- Изменено
Effectively Animating in Top-Down Perspective
Hi Spine experts
My team is currently using spine for several things in our game to great effect - it's a wonderful time saver and I'm excited about leveraging skins for easy asset swapping on our characters - but I'm trying to wrap my head around the idea of animating a character in the top-down perspective. I understand how beneficial Spine would be for a side-scrolling camera angle because less things tend to overlap, but in this camera angle, I'm finding that I need to create nearly every surface of our character because at some point, it's going to be visible in the animation:
Things like the cloak flapping are especially time-intensive. I'm wondering if it's simply easier/faster to model and animate the character in 3D and do paint-overs for 8-directional animation. I'm hoping someone tells me I'm thinking about this the wrong way because I'd prefer using one set of tools for all animation work, but that may just be unrealistic.
Thoughts?
Hi Zooch!
It looks like yours is not a pure top-down view, where you'd need to only draw all these parts once as seen from the top, but more of a multidirectional character with the addition of having a not very forgiving point of view.
Your art style is amazing by the way. Now let's tackle this beast.

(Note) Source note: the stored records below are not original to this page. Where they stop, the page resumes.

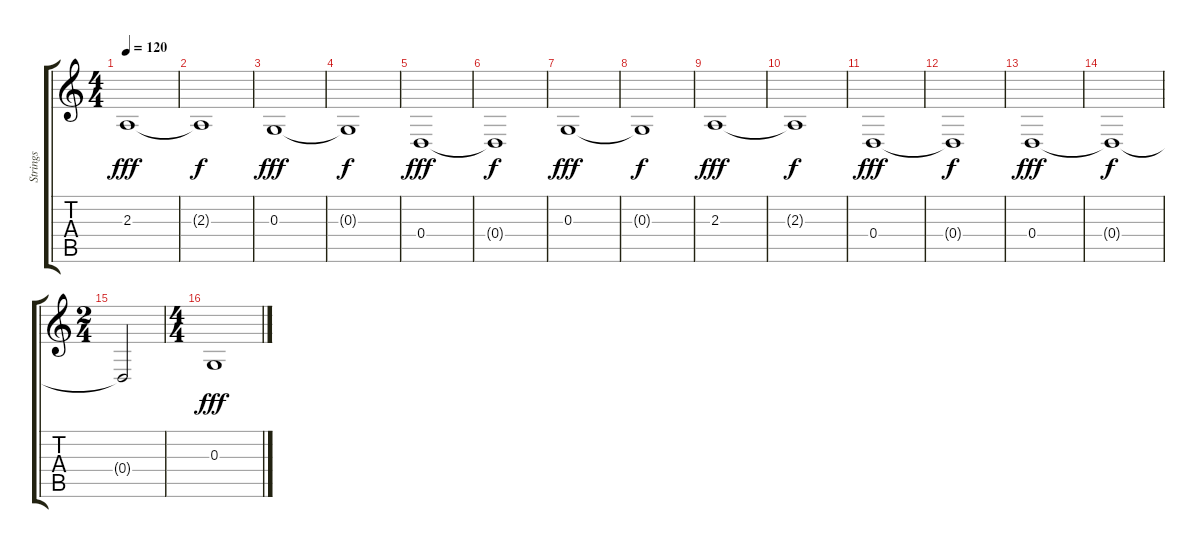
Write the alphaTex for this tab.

\track ("Strings" "Strings") {instrument stringensemble1}
\staff {score tabs}
\tuning (E4 B3 G3 D3 A2 E2) {hide}
\ts (4 4)
\tempo 120
\clef g2
\ks c
2.3.1{dy fff} |
2.3{t}.1{dy f} |
0.3.1{dy fff} |
0.3{t}.1{dy f} |
0.4.1{dy fff} |
0.4{t}.1{dy f} |
0.3.1{dy fff} |
0.3{t}.1{dy f} |
2.3.1{dy fff} |
2.3{t}.1{dy f} |
0.4.1{dy fff volume 9} |
0.4{t}.1{dy f} |
0.4.1{dy fff} |
0.4{t}.1{dy f} |
\ts (2 4)
0.4{t}.2 |
\ts (4 4)
0.3.1{dy fff}
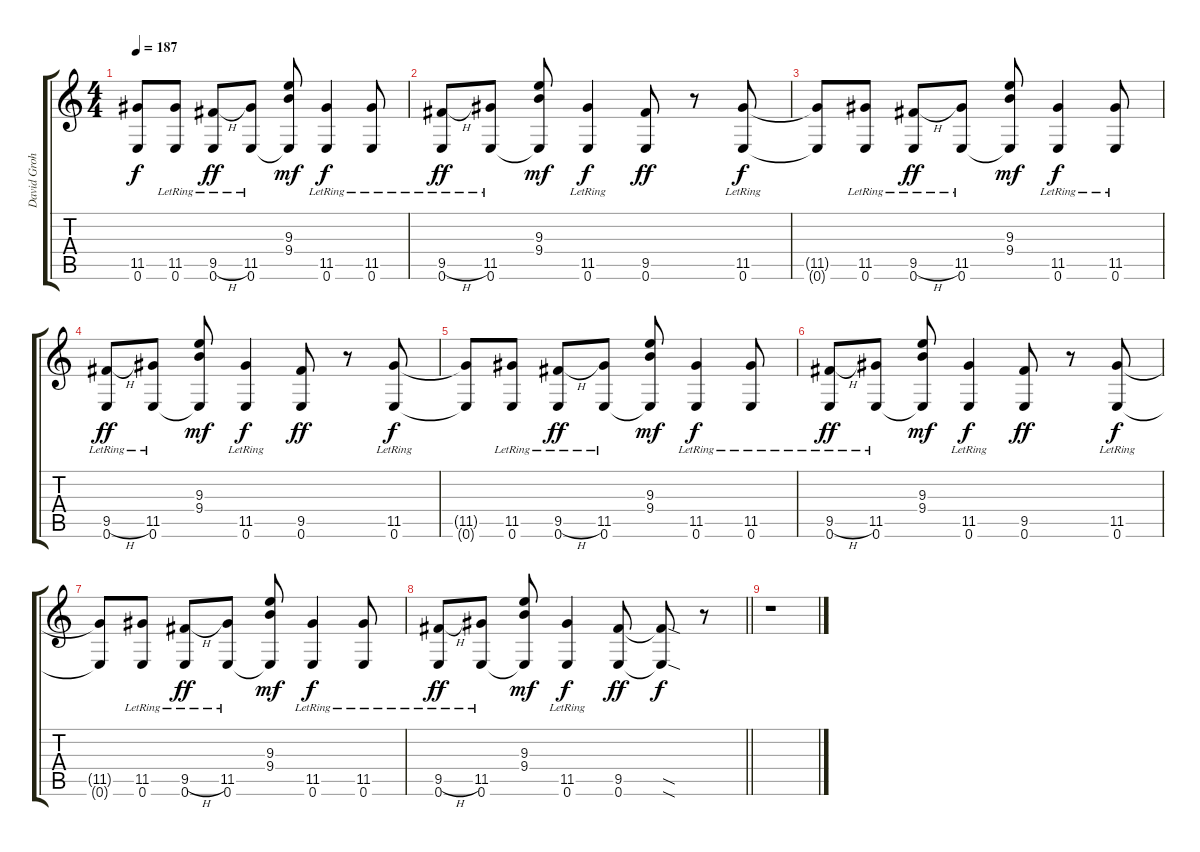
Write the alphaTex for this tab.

\track ("David Grohl" "David Groh") {instrument distortionguitar}
\staff {score tabs}
\tuning (E4 B3 G3 D3 A2 E2) {hide}
\ts (4 4)
\tempo 187
\clef g2
\ks c
(11.5{t} 0.6{t}).8{dy f} (11.5{lr} 0.6{lr}).8 (9.5{h lr} 0.6{lr}).8{dy ff} (11.5{lr} 0.6{lr}).8 (9.3 9.4 0.6{t}).8{dy mf} (11.5{lr} 0.6{lr}).4{dy f} (11.5{lr} 0.6{lr}).8 |
(9.5{h lr} 0.6{lr}).8{dy ff} (11.5{lr} 0.6{lr}).8 (9.3 9.4 0.6{t}).8{dy mf} (11.5{lr} 0.6{lr}).4{dy f} (9.5 0.6).8{dy ff} r.8 (11.5{lr} 0.6{lr}).8{dy f} |
(11.5{t} 0.6{t}).8 (11.5{lr} 0.6{lr}).8 (9.5{h lr} 0.6{lr}).8{dy ff} (11.5{lr} 0.6{lr}).8 (9.3 9.4 0.6{t}).8{dy mf} (11.5{lr} 0.6{lr}).4{dy f} (11.5{lr} 0.6{lr}).8 |
(9.5{h lr} 0.6{lr}).8{dy ff} (11.5{lr} 0.6{lr}).8 (9.3 9.4 0.6{t}).8{dy mf} (11.5{lr} 0.6{lr}).4{dy f} (9.5 0.6).8{dy ff} r.8 (11.5{lr} 0.6{lr}).8{dy f} |
(11.5{t} 0.6{t}).8 (11.5{lr} 0.6{lr}).8 (9.5{h lr} 0.6{lr}).8{dy ff} (11.5{lr} 0.6{lr}).8 (9.3 9.4 0.6{t}).8{dy mf} (11.5{lr} 0.6{lr}).4{dy f} (11.5{lr} 0.6{lr}).8 |
(9.5{h lr} 0.6{lr}).8{dy ff} (11.5{lr} 0.6{lr}).8 (9.3 9.4 0.6{t}).8{dy mf} (11.5{lr} 0.6{lr}).4{dy f} (9.5 0.6).8{dy ff} r.8 (11.5{lr} 0.6{lr}).8{dy f} |
(11.5{t} 0.6{t}).8 (11.5{lr} 0.6{lr}).8 (9.5{h lr} 0.6{lr}).8{dy ff} (11.5{lr} 0.6{lr}).8 (9.3 9.4 0.6{t}).8{dy mf} (11.5{lr} 0.6{lr}).4{dy f} (11.5{lr} 0.6{lr}).8 |
\barLineRight lightlight
(9.5{h lr} 0.6{lr}).8{dy ff} (11.5{lr} 0.6{lr}).8 (9.3 9.4 0.6{t}).8{dy mf} (11.5{lr} 0.6{lr}).4{dy f} (9.5 0.6).8{dy ff} (9.5{sod t} 0.6{sod t}).8{dy f} r.8 |
r.1
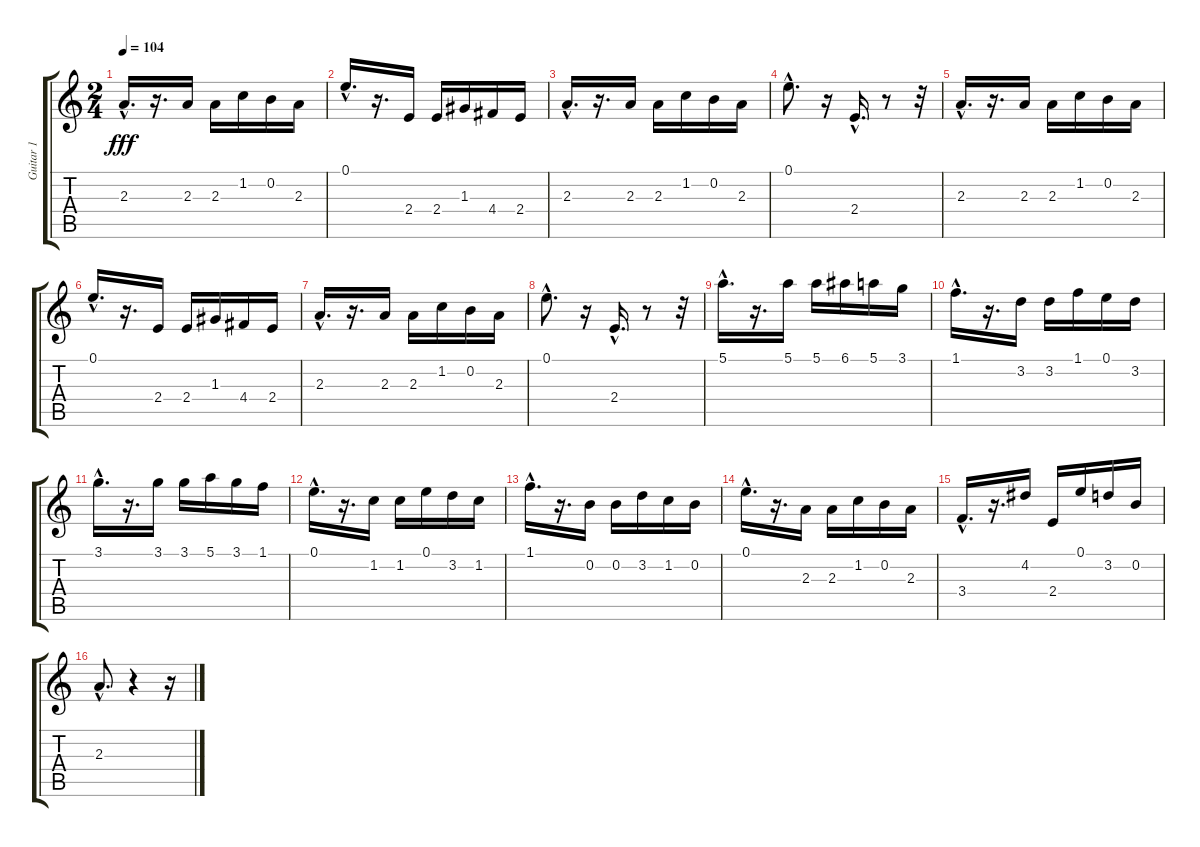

A series of streams about making characters turn in every direction with an example project is available here:
Spine: Twitch: video SS5JGbD5BJY
In addition to this here are some tips:
meshes are your ally. often having a point bone on each border or angle (but a reasonable amount like one per corner or per side) will mean you'll be able to manage and distort an asset for animation and hopefully for more than one direction
modularity is key to make overlapping more natural. separate the hand from the upper and lower arm, as well as the hair from the head. If they're supposed to overlap in perspective, you want each on its own nice bone. It may seem like a lot without even starting to animate, but you'll be happy to have freedom and flexibility once everything is set.
For the cloak you may paint a straight version with 3-4 different shading effects to simulate horizontal wind strokes. You prepare the mesh for one of them then duplicate its slot and replace the image path so that another image will be showing, you can then fade in and out this new image(s) when needed while controlling the cloak deforming with bones. This uses a reasonable amount of bones and images without sacrificing some cool effects. You may add some special cloak images if you feel these will be seen very often but try to start by limiting yourself.
If you have any specific problem or doubt I'm happy to reason on it with you (:
Hi Erikari,
These tutorials are amazing! Thank you for all the work you've put into them, I'm now going through each of them now. You've given me hope (and an action plan)!